**Отрывок**

Татьянин день | Дарья Куликова | 16.02.2011 |
16 февраля Православная Церковь празднует память святителя Николая Японского. Этот удивительный святой — почти наш современник. В 60-е годы XIX столетия после пострига он приехал в Японию и стал основателем Православной Церкви в стране Восходящего Солнца. Благовестие в чужой стране неразрывно связано с переводом на язык этой страны книг Священного Писания, и в первую очередь — Нового Завета. Мы публикуем отрывки из дневников архиепископа Николая, в которых он рассказывает о том, как строилась работа над переводом и в чем особенности благовестия во владениях японского императора.
«Приехав в Японию, я, насколько хватало сил, стал изучать здешний язык. Много потрачено времени и труда, пока я успел присмотреться к этому варварскому языку, положительно труднейшему в свете, так как он состоит из двух: природного японского и китайского, перемешанных между собой, но отнюдь не слившихся в один… И такие люди, как пресловутый знаток японского языка, француз Рони, осмеливаются писать грамматики японского языка! Хороши грамматики, которые приходится бросить в угол, как ненужный хлам, спустя неделю по приезде в Японию! Видно, долго еще изучающим японский язык придется изучать его инстинктом, чрез чтение книг и механическое приучение себя к тем или другим оборотам разговорной и письменной речи. Так инстинктивно и я научился, наконец, кое-как говорить, и овладел тем самым простым и легким способом письма, который употребляется для оригинальных и переводных ученых сочинений.

**Что сделать**
Продолжите текст о том, как святитель Николай Японский изучал японский язык и переводил на него Священное Писание, начав сразу после его последнего предложения. Строки, приведённые далее, для работы не понадобятся.

**Выдержки из данных**
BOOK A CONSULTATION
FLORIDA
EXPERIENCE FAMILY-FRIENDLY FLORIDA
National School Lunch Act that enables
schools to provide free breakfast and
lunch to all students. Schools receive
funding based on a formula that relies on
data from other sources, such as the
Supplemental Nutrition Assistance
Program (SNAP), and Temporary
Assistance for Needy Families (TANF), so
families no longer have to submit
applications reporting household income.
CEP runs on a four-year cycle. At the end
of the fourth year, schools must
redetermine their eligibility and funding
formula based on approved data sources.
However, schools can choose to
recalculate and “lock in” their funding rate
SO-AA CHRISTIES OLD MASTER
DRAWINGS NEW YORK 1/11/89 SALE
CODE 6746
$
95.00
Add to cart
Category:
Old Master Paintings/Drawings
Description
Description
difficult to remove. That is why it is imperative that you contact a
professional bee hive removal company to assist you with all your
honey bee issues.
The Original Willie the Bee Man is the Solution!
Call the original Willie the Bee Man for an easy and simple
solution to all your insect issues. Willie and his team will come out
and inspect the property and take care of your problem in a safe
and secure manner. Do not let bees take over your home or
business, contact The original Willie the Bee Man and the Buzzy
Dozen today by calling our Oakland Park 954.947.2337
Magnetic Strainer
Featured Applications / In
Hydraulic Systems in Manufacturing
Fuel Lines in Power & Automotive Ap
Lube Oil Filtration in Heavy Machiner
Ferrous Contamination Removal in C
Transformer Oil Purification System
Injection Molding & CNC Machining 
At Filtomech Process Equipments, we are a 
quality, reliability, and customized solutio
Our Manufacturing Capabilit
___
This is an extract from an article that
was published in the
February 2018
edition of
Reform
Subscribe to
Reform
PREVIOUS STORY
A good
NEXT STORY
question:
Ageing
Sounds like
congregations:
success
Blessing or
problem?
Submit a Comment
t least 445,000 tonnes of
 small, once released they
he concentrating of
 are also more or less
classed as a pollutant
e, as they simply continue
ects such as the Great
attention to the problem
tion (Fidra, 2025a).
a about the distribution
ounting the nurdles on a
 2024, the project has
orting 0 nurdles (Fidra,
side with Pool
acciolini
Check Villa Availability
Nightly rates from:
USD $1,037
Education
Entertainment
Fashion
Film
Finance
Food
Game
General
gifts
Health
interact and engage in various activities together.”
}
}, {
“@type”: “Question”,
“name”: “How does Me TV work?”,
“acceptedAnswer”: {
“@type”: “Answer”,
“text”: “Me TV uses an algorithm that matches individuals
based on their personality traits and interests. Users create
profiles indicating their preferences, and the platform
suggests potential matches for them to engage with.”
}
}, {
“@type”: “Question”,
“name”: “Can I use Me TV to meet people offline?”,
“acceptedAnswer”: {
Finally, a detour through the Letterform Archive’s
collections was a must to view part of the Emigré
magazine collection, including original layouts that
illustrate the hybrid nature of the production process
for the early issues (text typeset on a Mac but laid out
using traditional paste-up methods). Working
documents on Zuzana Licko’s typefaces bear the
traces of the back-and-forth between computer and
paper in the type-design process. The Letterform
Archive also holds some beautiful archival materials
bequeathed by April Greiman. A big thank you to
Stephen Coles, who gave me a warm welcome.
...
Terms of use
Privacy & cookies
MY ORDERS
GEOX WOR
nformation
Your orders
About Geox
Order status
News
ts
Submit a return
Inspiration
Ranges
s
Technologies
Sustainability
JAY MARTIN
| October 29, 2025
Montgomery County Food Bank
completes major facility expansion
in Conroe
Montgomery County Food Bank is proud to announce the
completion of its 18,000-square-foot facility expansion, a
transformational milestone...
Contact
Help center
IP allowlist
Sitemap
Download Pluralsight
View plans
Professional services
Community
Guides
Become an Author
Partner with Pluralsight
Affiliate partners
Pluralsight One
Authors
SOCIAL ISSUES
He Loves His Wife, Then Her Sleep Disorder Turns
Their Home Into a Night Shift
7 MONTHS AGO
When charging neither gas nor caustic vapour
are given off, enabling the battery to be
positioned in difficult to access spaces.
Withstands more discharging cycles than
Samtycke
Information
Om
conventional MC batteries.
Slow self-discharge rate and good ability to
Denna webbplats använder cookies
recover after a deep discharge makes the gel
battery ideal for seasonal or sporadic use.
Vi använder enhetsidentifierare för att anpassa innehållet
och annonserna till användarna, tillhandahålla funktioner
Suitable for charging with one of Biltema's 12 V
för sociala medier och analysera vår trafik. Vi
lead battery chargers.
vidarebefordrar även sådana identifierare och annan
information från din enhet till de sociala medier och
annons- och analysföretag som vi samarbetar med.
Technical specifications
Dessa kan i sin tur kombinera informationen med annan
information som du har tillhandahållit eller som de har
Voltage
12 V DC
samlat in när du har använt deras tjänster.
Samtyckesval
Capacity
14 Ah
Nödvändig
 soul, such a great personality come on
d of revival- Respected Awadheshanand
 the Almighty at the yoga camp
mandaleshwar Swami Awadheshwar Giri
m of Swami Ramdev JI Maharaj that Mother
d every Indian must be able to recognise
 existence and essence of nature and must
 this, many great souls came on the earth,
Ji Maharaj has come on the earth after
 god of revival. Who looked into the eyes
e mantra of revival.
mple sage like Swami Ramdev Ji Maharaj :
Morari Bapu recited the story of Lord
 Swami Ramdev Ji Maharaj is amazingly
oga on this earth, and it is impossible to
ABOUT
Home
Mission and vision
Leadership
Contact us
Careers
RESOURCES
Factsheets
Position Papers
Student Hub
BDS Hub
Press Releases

**Итоговый ответ**
С этим знанием я немедленно приступил к переводу Нового Завета на японский, — переводу не с русского: отыскивать китайские знаки для каждого русского слова — труд далеко еще не под силу мне, да и бесполезный, а с китайского — дело, по-видимому, легкое: японец, хорошо понимающий китайскую книгу, переводит Евангелие на японский, причем почти каждое слово выражено китайским знаком, но около него поставлено японское чтение, и за тем все грамматические формы выражены также японскими фонетическими знаками. Мое дело было — с другим ученым японцем проверять и поправлять перевод. Работа шла очень быстро, пока я, постепенно знакомясь с китайским текстом, не дошел до окончательного разочарования в авторитетности его».
«22 августа 1895 года. У нас с Павлом Накай перевод Священного Писания утром с половины восьмого до двенадцати и вечером с шести до девяти. Это будет продолжаться каждый день так, что вперед об этом и упоминать не стоит».
«Я полагаю, что не перевод Евангелия и богослужения должен спускаться до уровня народной массы, а, наоборот, верующие должны возвышаться до понимания евангельских и богослужебных текстов. Язык вульгарный в Евангелии недопустим. Если мне встречаются два совершенно тождественных иероглифа или выражения и оба они для японского уха и глаза одинаково благородны, то я, конечно, отдам предпочтение общераспространенному, но никогда не делаю уступок невежеству и не допускаю ни малейших компромиссов в отношении точности переводов, хотя бы мне приходилось употреблять и очень малоизвестный в Японии китайский иероглиф. Я сам чувствую, что иногда мой перевод для понимания требует большого напряжения со стороны японцев» (цит. по: Позднеев, Д. М. Архиепископ Николай Японский. (Воспоминания и характеристика)).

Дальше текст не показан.